No Problem. I know what it measured and have no reason to lie about it. There was no culls on our catch and just wished the others could have landed theirs. Glen told us what we would catch and we did. He knows how to fish and he put us on them. This will be my last post on this subject so tight lines everyone. 

Trafficman out!!!:thumbup:


----------



## H2OMARK

Nice sombrero.....


----------



## Shark Sugar

Trafficman said:


> Well I am 6'4 inches tall and weight 350. The cooler he was in h. as a measure on the lid up to 46 inches is what I used to check him out. We had many that we lost so no telling how big those were.


So why not take a picture of the fish on the lid with the measure? Boy, I have heard some doozies but this is the best in a while haha


----------



## Shark Sugar

I'm 6'1 240lbs, and this one was 37 inches...notice there's no "extend an arm" towards the camera either


----------



## softbutchharley

Went out saturday night. Spent 8 hours in Ft Pickens area of sound. Buoys and Pickens pier area. Not ONE bite from anything. Not even a mosquito !! Great time chillin in boat, but sure would like to find some snapper. Struck out at 3 barges last week as well. sigh.............. I feel good about knowing my lil sonar and starting to fish and remember spots, but still on the dreaming and looking at PFF pics is as close as am getting to the snappers. Putting in the time tho !!! Maybe soon we'll have something to show....


----------



## FishWalton

Shark Sugar said:


> I'm 6'1 240lbs, and this one was 37 inches...notice there's no "extend an arm" towards the camera either


Buddy caught a 36 inch yesterday that wighed 30 pounds, so you got a good 30 pounder.


----------



## stevenattsu

I was on the bay around those days. With the southwest winds and you probably fished the south end of the bay. There’s weren’t any 3 to 4 ft waves that day!! Now 60 Miles Out they were for a few days and I was out there too. Low gunnel jon boats might make you think that


----------



## JoeyWelch

10-12’s Boys! I’m telling you it was 10-12’s..


----------



## 2RC's II

Ok. Sunday I caught a 41" and it weighed 23 so I guess I had a skinny fish and yes there are pictures on the info section under anyone fishing on Sunday.


----------



## chasintales

Great catch. I have been out with Captain Flowers and he can put you on some fish. 39 or not, that will be some good eating.
Chris


----------



## Shark Sugar

2RC's that's a nice fish you had for sure, nobody gonna question it. But you should let the OP measure for ya next time...that's a 50 incher all day!


----------



## stevenattsu

The facebook video of the "3 ft" waves is actually 1 ft chop.


----------



## JoeyWelch

Glenn can catch a fish. I’ll be the first to say that. He’s on the water several days a week.
Makes a big difference.


----------



## sniperpeeps

He must have been trying to sell you a mount if that’s a 39”er.....

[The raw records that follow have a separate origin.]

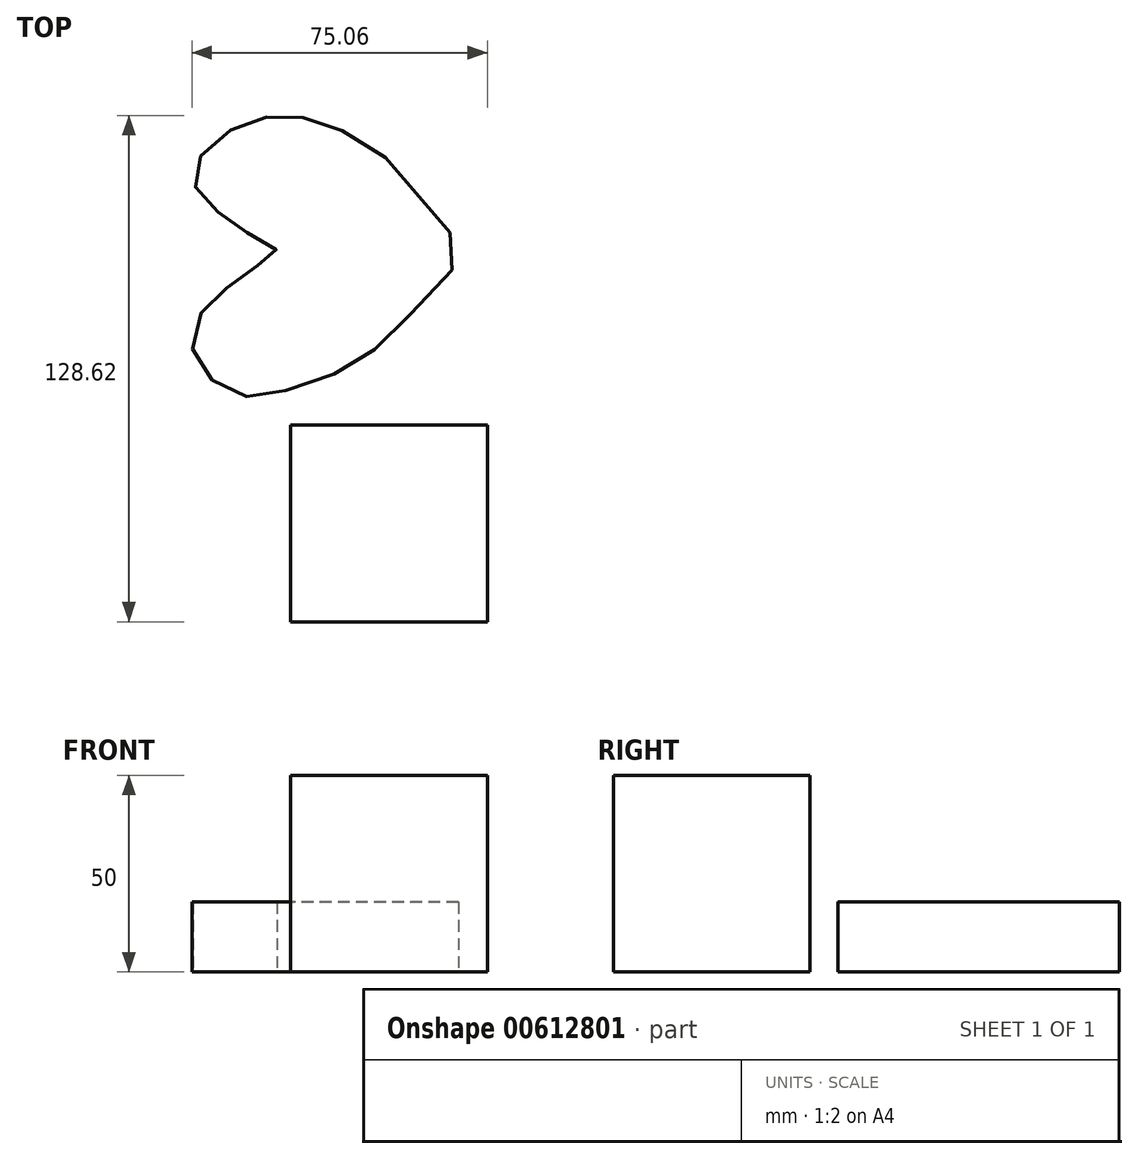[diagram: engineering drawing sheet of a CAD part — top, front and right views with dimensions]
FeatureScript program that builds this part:
annotation { "Feature Type Name" : "Feature", "Feature Type Description" : "" }
export const myFeature = defineFeature(function(context is Context, id is Id, definition is map)
    precondition{}
    {
        {
            var Q0;
            Q0=qCreatedBy(makeId("Top.planeOp"),FACE);
            var sketch = newSketch(context, id + "F0", { "sketchPlane" : qUnion([Q0])});
            skLineSegment(sketch, "E0.bottom", {"start": v(0, 0) * mm, "end": v(50, 0) * mm});
            skLineSegment(sketch, "E0.top", {"start": v(0, -50) * mm, "end": v(50, -50) * mm});
            skLineSegment(sketch, "E0.left", {"start": v(0, 0) * mm, "end": v(0, -50) * mm});
            skLineSegment(sketch, "E0.right", {"start": v(50, 0) * mm, "end": v(50, -50) * mm});
            skSolve(sketch);
        }
        {
            var Q0;
            Q0=makeQuery(id+"F0.imprint","IMPRINT",FACE,{"disambiguationData":[TD([[makeQuery(id+"F0.imprint","IMPRINT",EDGE,{"derivedFrom":sQuery(id+"F0.wireOp",EDGE,"E0.bottom")}),-1.0]])]});
            extrude(context, id + "F1", {"entities" : qUnion([Q0]), "depth" : 50 * mm, "offsetDistance" : 25 * mm});
        }
        {
            var Q0;
            Q0=qCreatedBy(makeId("Top.planeOp"),FACE);
            var sketch = newSketch(context, id + "F2", { "sketchPlane" : qUnion([Q0])});
            skFitSpline(sketch, "E1", {"points": [v(-11.11, 7.25) * mm, v(-20.37, 11.88) * mm, v(-25, 19.91) * mm, v(-22.23, 29.17) * mm, v(-15.43, 35.34) * mm, v(-7.1, 41.2) * mm, v(-3.4, 43.99) * mm, v(-8.33, 47.38) * mm, v(-16.05, 52.32) * mm, v(-22.53, 57.88) * mm, v(-24.7, 64.36) * mm, v(-19.14, 72.08) * mm, v(-9.88, 77.33) * mm, v(0, 78.56) * mm, v(9.88, 76.1) * mm, v(25, 67.14) * mm, v(36.43, 53.25) * mm, v(42.6, 43.37) * mm, v(28.7, 26.4) * mm, v(16.98, 15.9) * mm, v(0, 9.1) * mm, v(-11.11, 7.25) * mm]});
            skSolve(sketch);
        }
        {
            var Q0;
            Q0=makeQuery(id+"F2.imprint","IMPRINT",FACE,{"disambiguationData":[TD([[makeQuery(id+"F2.imprint","IMPRINT",EDGE,{"derivedFrom":sQuery(id+"F2.wireOp",EDGE,"E1")}),-1.0]])]});
            extrude(context, id + "F3", {"entities" : qUnion([Q0]), "depth" : 17.8 * mm, "offsetDistance" : 25 * mm});
        }
    });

Sent from my iPhone using Tapatalk


----------



## Capt Glenn Flowers

Come on now, you know they aren't any big snapper in the bay.:thumbup:


----------



## Rickpcfl

Capt Glenn Flowers said:


> Come on now, you know they aren't any big snapper in the bay.:thumbup:


It's because the manatees eat them.


----------



## JoeyWelch

Capt Glenn Flowers said:


> Come on now, you know they aren't any big snapper in the bay.:thumbup:


You better get out of that bay and get back on the river. These damn catfish are taking over.

We had 3 skiers get knocked down last week by flatheads.


----------